1. Create 2 Ubuntu instances both Medium

  • 1 is Controller
  • 1 is the Agent
  • Settings
    • t2.medium
    • 20GB disk
    • Ubuntu image
      • Select or create a security group (e.g. jenkinssg) that has the following inbound ports
        • 8080
        • 22
        • 8200

2. Install Jenkins on the controller

    • ssh onto the Jenkins controller
    • sudo apt update # It's Ubunutu after all
    • sudo apt -y install openjdk-11-jdk # Install Java, Jenkins needs it
    • wget -q -O - https://pkg.jenkins.io/debian/jenkins.io.key | sudo apt-key add -
    • sudo sh -c 'echo deb http://pkg.jenkins.io/debian-stable binary/ > /etc/apt/sources.list.d/jenkins.list'
    • sudo apt update
    • sudo apt install jenkins
    • sudo cat /var/lib/jenkins/secrets/initialAdminPassword   # Get the login password

3. Web browser

    • Point your web browser at http://yourPublicIPforInstance:8080
      • Paste in the text from the file
      • Click Continue button
    • Click Install suggested plugins
    • Fill in the form to create the main Jenkins user
      • Username: admin
      • Password: secret123
      • Confirm password: secret123
      • Fullname: Administrator
      • E-mail address: root@nowhere.com
    • Click Save and Continue button
    • Change the IP address to the Private IP address of your Jenkins instance
      • Leave the http:// and the :8080/
    • Click Save and Finish button
    • Click Start using Jenkins button

4. Configuring Jenkins to see the new node to be the agent

    • After doing step 3 you should be logged in as Administrator
      • If not log in using admin and the password you set
    • Click Manage Jenkins in the left menu
    • Click Manage Nodes and Clients
    • Click New Node in the new menu
    • Set the Node name to Worker1
    • Select Permanent Agent
    • Click Create button
    • New screen
      • Number of executors: 2
      • Remote root directory: /home/ubuntu
      • Labels: all
      • Leave all other as default
      • Click Save
    • The worker node will show as not connected
    • Click on Worker1 link
    • You'll notice an error message
      • JNLP agent port is disabled and agents cannot connect this way.
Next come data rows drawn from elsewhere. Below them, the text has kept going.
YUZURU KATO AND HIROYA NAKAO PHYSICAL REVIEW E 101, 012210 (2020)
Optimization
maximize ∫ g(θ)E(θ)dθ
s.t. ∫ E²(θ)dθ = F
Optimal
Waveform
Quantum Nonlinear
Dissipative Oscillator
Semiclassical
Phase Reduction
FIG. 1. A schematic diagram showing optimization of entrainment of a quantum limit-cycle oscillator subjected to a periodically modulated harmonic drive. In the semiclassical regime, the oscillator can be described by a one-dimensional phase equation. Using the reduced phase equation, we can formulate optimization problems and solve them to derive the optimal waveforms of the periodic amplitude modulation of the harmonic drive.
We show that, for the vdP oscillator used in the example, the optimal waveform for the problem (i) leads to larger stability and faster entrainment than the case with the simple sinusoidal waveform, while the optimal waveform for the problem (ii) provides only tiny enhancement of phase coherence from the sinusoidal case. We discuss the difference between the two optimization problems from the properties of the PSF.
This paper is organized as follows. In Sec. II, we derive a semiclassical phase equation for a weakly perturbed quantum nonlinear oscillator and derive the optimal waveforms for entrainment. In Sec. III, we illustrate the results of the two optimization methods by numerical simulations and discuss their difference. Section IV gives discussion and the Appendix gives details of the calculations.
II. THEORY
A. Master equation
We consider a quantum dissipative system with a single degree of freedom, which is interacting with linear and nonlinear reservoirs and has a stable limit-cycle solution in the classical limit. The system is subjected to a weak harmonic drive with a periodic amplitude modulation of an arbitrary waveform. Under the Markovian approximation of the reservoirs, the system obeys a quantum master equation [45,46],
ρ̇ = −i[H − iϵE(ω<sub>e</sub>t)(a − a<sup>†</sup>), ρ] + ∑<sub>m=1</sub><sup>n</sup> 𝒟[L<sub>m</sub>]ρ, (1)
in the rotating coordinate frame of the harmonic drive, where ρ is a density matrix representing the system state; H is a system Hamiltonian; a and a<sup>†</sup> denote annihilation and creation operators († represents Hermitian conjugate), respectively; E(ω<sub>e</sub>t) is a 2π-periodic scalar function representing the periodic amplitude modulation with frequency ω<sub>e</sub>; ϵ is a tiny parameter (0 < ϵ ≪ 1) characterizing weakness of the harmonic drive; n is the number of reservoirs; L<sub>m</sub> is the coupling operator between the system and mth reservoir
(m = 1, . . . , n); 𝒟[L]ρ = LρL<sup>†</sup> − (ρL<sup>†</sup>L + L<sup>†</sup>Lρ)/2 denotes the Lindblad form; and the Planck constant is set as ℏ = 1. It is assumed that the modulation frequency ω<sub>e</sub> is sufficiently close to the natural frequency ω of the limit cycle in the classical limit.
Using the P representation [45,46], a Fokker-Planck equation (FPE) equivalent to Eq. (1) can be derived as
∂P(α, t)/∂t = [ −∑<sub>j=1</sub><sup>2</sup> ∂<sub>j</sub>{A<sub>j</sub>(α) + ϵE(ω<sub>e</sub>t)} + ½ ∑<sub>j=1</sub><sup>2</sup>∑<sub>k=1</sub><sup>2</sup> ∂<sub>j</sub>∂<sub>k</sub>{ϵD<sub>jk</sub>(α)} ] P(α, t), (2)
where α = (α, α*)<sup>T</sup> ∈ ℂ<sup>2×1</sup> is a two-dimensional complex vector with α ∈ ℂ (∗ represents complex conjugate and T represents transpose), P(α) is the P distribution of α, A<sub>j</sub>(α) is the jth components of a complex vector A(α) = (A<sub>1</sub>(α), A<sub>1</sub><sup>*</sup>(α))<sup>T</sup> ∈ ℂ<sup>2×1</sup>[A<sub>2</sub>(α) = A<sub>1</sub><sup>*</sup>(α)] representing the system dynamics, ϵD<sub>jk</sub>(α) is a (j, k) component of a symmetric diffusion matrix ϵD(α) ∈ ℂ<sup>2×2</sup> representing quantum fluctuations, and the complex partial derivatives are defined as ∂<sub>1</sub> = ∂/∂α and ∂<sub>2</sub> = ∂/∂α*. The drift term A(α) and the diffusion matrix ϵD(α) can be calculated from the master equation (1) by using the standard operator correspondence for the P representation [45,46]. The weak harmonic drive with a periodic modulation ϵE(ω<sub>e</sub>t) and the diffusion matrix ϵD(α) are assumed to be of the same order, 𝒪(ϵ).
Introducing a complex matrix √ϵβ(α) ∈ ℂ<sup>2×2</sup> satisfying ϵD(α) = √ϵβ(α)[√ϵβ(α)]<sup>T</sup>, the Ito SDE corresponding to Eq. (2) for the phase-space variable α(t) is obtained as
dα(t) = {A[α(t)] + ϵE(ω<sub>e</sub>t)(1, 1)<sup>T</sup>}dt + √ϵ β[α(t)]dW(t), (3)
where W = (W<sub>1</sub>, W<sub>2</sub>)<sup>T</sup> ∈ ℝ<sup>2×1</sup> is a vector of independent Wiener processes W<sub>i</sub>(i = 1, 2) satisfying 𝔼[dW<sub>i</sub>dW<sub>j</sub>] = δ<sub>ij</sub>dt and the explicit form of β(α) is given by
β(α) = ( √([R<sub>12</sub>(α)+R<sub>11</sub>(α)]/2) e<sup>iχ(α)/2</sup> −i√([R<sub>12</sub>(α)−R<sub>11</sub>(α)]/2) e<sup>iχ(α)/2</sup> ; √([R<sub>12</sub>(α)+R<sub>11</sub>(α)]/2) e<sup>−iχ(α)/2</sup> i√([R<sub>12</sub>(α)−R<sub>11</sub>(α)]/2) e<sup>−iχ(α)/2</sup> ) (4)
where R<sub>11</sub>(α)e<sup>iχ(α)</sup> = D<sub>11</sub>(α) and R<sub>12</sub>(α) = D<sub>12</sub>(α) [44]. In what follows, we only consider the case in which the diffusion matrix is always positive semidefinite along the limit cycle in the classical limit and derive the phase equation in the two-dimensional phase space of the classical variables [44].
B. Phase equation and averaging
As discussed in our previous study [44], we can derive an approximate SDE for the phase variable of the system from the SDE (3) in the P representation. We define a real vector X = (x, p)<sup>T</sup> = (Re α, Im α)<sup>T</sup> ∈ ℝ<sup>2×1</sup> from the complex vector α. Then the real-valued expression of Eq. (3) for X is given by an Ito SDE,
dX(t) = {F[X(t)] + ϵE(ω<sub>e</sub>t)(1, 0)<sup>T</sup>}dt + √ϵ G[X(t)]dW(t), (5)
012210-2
Go to security configuration screen and change it.
      • Click the link Go to security configuration screen and change it.
      • Scroll down to Agents
        • Select Fixed
        • Set the Port to 8200 (This is already allowed by jenkinssg)
      • Scroll to the bottom and click the Save button
    • Click Manage Nodes and Clients
    • Click Worker1
    • Right click the blue agent.jar link and Copy link address

5. Now ssh on to your Worker/Agent instance

    • sudo apt update
    • sudo apt -y install openjdk-11-jdk
    • wget http://52.213.211.75:8080/jnlpJars/agent.jar
      • Where the http:// link is pasted from the Copy link address
    • On the Jenkins web page copy the 2nd box echo line
      • Paste this line into the terminal of the Worker/Agent ssh session
    • On the Jenkins web page copy the 2nd box java -jar line
      • In the terminal of the Worker/Agent ssh session
      • Type the word   nohup
        • Then paste the java -jar line after this
        • Type a space and then   &    at the end of the line
      • e.g.
        • nohup java -jar agent.jar -jnlpUrl http://172.31.16.36:8080/computer/Worker1/jenkins-agent.jnlp -secret @secret-file -workDir "/home/ubuntu" &

6. Back to the Jenkins web site

    • Click Back to List if you are in the Agent Worker1 screen
    • or
    • Click Dashboards top left of the page
      • Click Manage Jenkins
      • Click Manage Nodes and Clouds
    • Note your agent is now connected

NOTE:
This configuration doesn't create a service to start the agent on reboot, but is purely an example to get it running.  To make the agent a proper service you would need to create the appropriate file in /etc/systemd/system (call it jenkins-agent.service) or for older systems the service script in /etc/init.d.